À mesure que le soleil montait, l’air se réchauffait, la mer devenait plus bleue, et les fragrances de mimosas, d’herbes sèches et de pins odorants envahirent peu à peu la voiture. J’écartais de temps en temps le rideau pour contempler le paysage, et je me fis le serment que si jamais j’acquérais un jour cette petite ferme que je désirais tant, ce serait par ici, dans le Sud. Cicéron, lui, ne vit rien. Il dormit pendant tout le trajet et ne se réveilla qu’en fin d’après-midi, alors que nous étions cahotés sur la voie étroite qui menait à Misène, où Lucullus avait sa… bon, j’allais appeler sa demeure une maison, mais le terme ne convient guère pour décrire le palais des délices, la Villa Cornelia, qu’il avait achetée et fait agrandir sur la côte.
Elle se dressait sur le promontoire où est enseveli le héraut des Troyens, et jouissait de la vue peut-être la plus enchanteresse d’Italie, de l’île de Prochyta jusqu’aux hauteurs de Caprae en passant par le bleu merveilleux de la baie de Naples. Une douce brise caressait le sommet d’une avenue de cyprès, et en descendant de notre voiture poussiéreuse, nous eûmes l’impression de fouler le paradis.
Lorsqu’il apprit qui se trouvait dans son jardin, Lucullus vint nous accueillir en personne. Il avait dans les cinquante-cinq ans, semblait très maniéré et languissant, et commençait à s’épaissir : à le voir ainsi en tunique grecque et chaussons de soie, jamais on n’aurait pu croire que c’était un grand général, le plus grand même depuis Scipion ; il évoquait plutôt un maître à danser vieillissant. Cependant, le détachement de légionnaires qui gardait sa maison et les licteurs étendus à l’ombre des platanes rappelaient qu’il avait été proclamé imperator sur le champ de bataille et disposait encore de l’imperium militaire. Il insista pour que Cicéron dîne en sa compagnie et passe la nuit à la villa, et pour qu’il prenne un bain et se repose auparavant. Sa politesse exquise, ou sa froideur, était telle qu’il n’exprima pas la moindre curiosité quant au motif de la venue impromptue de Cicéron.

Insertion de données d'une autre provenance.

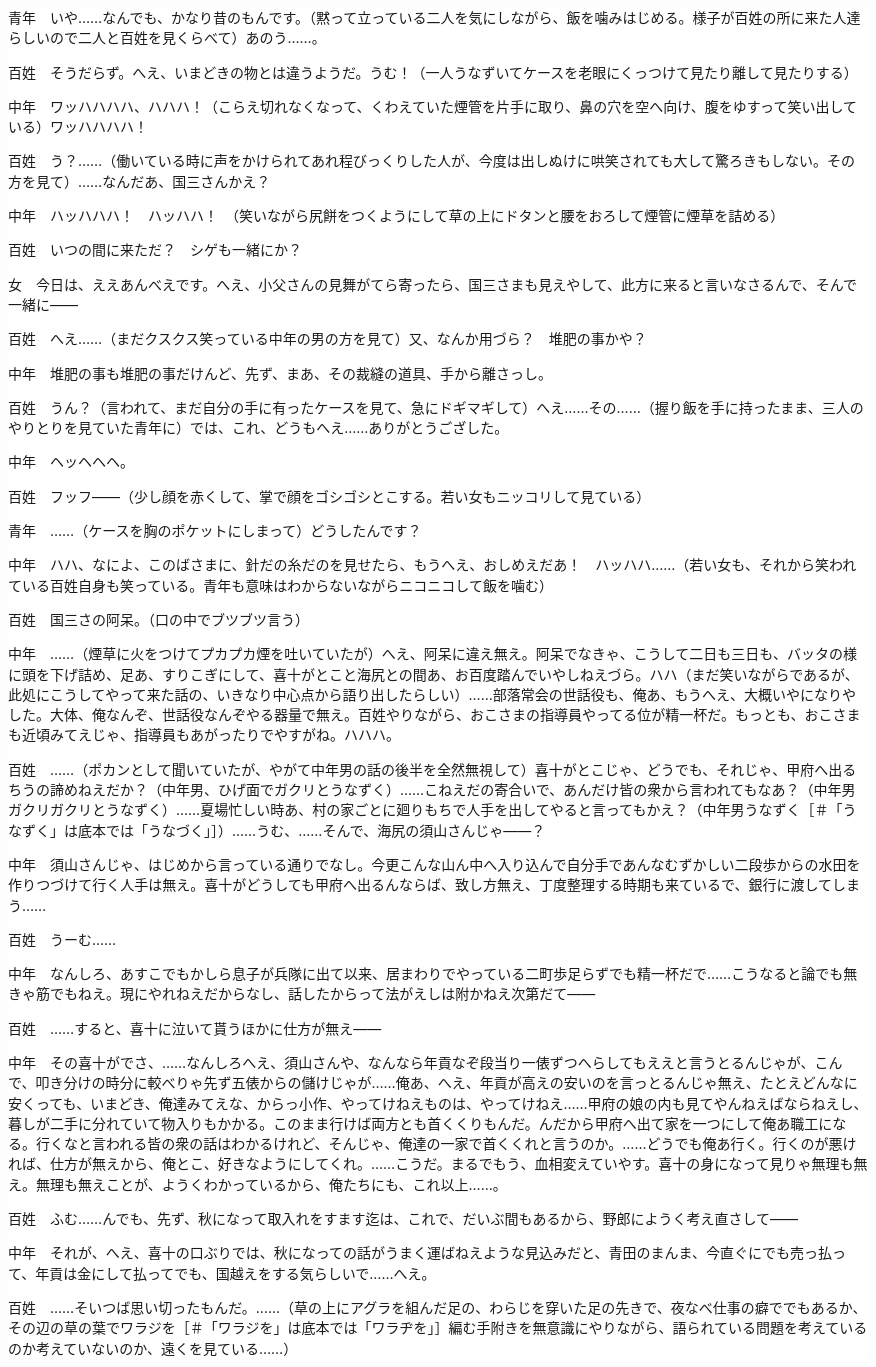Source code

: 青年　いや……なんでも、かなり昔のもんです。（黙って立っている二人を気にしながら、飯を噛みはじめる。様子が百姓の所に来た人達らしいので二人と百姓を見くらべて）あのう……。

百姓　そうだらず。へえ、いまどきの物とは違うようだ。うむ！（一人うなずいてケースを老眼にくっつけて見たり離して見たりする）

中年　ワッハハハハ、ハハハ！（こらえ切れなくなって、くわえていた煙管を片手に取り、鼻の穴を空へ向け、腹をゆすって笑い出している）ワッハハハハ！

百姓　う？……（働いている時に声をかけられてあれ程びっくりした人が、今度は出しぬけに哄笑されても大して驚ろきもしない。その方を見て）……なんだあ、国三さんかえ？

中年　ハッハハハ！　ハッハハ！　（笑いながら尻餅をつくようにして草の上にドタンと腰をおろして煙管に煙草を詰める）

百姓　いつの間に来ただ？　シゲも一緒にか？

女　今日は、ええあんべえです。へえ、小父さんの見舞がてら寄ったら、国三さまも見えやして、此方に来ると言いなさるんで、そんで一緒に――

百姓　へえ……（まだクスクス笑っている中年の男の方を見て）又、なんか用づら？　堆肥の事かや？

中年　堆肥の事も堆肥の事だけんど、先ず、まあ、その裁縫の道具、手から離さっし。

百姓　うん？（言われて、まだ自分の手に有ったケースを見て、急にドギマギして）へえ……その……（握り飯を手に持ったまま、三人のやりとりを見ていた青年に）では、これ、どうもへえ……ありがとうござした。

中年　ヘッヘヘヘ。

百姓　フッフ――（少し顔を赤くして、掌で顔をゴシゴシとこする。若い女もニッコリして見ている）

青年　……（ケースを胸のポケットにしまって）どうしたんです？

中年　ハハ、なによ、このばさまに、針だの糸だのを見せたら、もうへえ、おしめえだあ！　ハッハハ……（若い女も、それから笑われている百姓自身も笑っている。青年も意味はわからないながらニコニコして飯を噛む）

百姓　国三さの阿呆。（口の中でブツブツ言う）

中年　……（煙草に火をつけてプカプカ煙を吐いていたが）へえ、阿呆に違え無え。阿呆でなきゃ、こうして二日も三日も、バッタの様に頭を下げ詰め、足あ、すりこぎにして、喜十がとこと海尻との間あ、お百度踏んでいやしねえづら。ハハ（まだ笑いながらであるが、此処にこうしてやって来た話の、いきなり中心点から語り出したらしい）……部落常会の世話役も、俺あ、もうへえ、大概いやになりやした。大体、俺なんぞ、世話役なんぞやる器量で無え。百姓やりながら、おこさまの指導員やってる位が精一杯だ。もっとも、おこさまも近頃みてえじゃ、指導員もあがったりでやすがね。ハハハ。

百姓　……（ポカンとして聞いていたが、やがて中年男の話の後半を全然無視して）喜十がとこじゃ、どうでも、それじゃ、甲府へ出るちうの諦めねえだか？（中年男、ひげ面でガクリとうなずく）……こねえだの寄合いで、あんだけ皆の衆から言われてもなあ？（中年男ガクリガクリとうなずく）……夏場忙しい時あ、村の家ごとに廻りもちで人手を出してやると言ってもかえ？（中年男うなずく［＃「うなずく」は底本では「うなづく」］）……うむ、……そんで、海尻の須山さんじゃ――？

中年　須山さんじゃ、はじめから言っている通りでなし。今更こんな山ん中へ入り込んで自分手であんなむずかしい二段歩からの水田を作りつづけて行く人手は無え。喜十がどうしても甲府へ出るんならば、致し方無え、丁度整理する時期も来ているで、銀行に渡してしまう……

百姓　うーむ……

中年　なんしろ、あすこでもかしら息子が兵隊に出て以来、居まわりでやっている二町歩足らずでも精一杯だで……こうなると論でも無きゃ筋でもねえ。現にやれねえだからなし、話したからって法がえしは附かねえ次第だて――

百姓　……すると、喜十に泣いて貰うほかに仕方が無え――

中年　その喜十がでさ、……なんしろへえ、須山さんや、なんなら年貢なぞ段当り一俵ずつへらしてもええと言うとるんじゃが、こんで、叩き分けの時分に較べりゃ先ず五俵からの儲けじゃが……俺あ、へえ、年貢が高えの安いのを言っとるんじゃ無え、たとえどんなに安くっても、いまどき、俺達みてえな、からっ小作、やってけねえものは、やってけねえ……甲府の娘の内も見てやんねえばならねえし、暮しが二手に分れていて物入りもかかる。このまま行けば両方とも首くくりもんだ。んだから甲府へ出て家を一つにして俺あ職工になる。行くなと言われる皆の衆の話はわかるけれど、そんじゃ、俺達の一家で首くくれと言うのか。……どうでも俺あ行く。行くのが悪ければ、仕方が無えから、俺とこ、好きなようにしてくれ。……こうだ。まるでもう、血相変えていやす。喜十の身になって見りゃ無理も無え。無理も無えことが、ようくわかっているから、俺たちにも、これ以上……。

百姓　ふむ……んでも、先ず、秋になって取入れをすます迄は、これで、だいぶ間もあるから、野郎にようく考え直さして――

中年　それが、へえ、喜十の口ぶりでは、秋になっての話がうまく運ばねえような見込みだと、青田のまんま、今直ぐにでも売っ払って、年貢は金にして払ってでも、国越えをする気らしいで……へえ。

百姓　……そいつば思い切ったもんだ。……（草の上にアグラを組んだ足の、わらじを穿いた足の先きで、夜なべ仕事の癖ででもあるか、その辺の草の葉でワラジを［＃「ワラジを」は底本では「ワラヂを」］編む手附きを無意識にやりながら、語られている問題を考えているのか考えていないのか、遠くを見ている……）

Des laquais emmenèrent le consul et son escorte. Je supposais que je serais consigné dans le quartier des esclaves, mais il n’en fut rien : en tant que secrétaire particulier du consul, j’eus droit moi aussi à une chambre d’invité, on m’apporta des vêtements propres et il m’arriva quelque chose d’ahurissant dont le souvenir me fait rougir aujourd’hui encore mais que l’honnêteté m’oblige à consigner dans ce récit. Une jeune esclave apparut. Elle était grecque, aussi pus-je converser avec elle dans sa langue. Elle avait une vingtaine d’années, beaucoup de charme et une robe à manches courtes — mince, la peau mate, coiffée d’une masse de cheveux noirs rassemblés en chignon qui n’attendait que de retomber comme un rideau. Elle s’appelait Agathe. Avec force gloussements et des gestes insistants, elle me persuada de me dévêtir et de pénétrer dans une petite cabine dépourvue de fenêtre qui était entièrement tapissée de mosaïques figurant des créatures marines. Je restai là un instant, me sentant assez stupide, jusqu’au moment où, tout à coup, le plafond parut s’effacer pour déverser une pluie claire et tiède.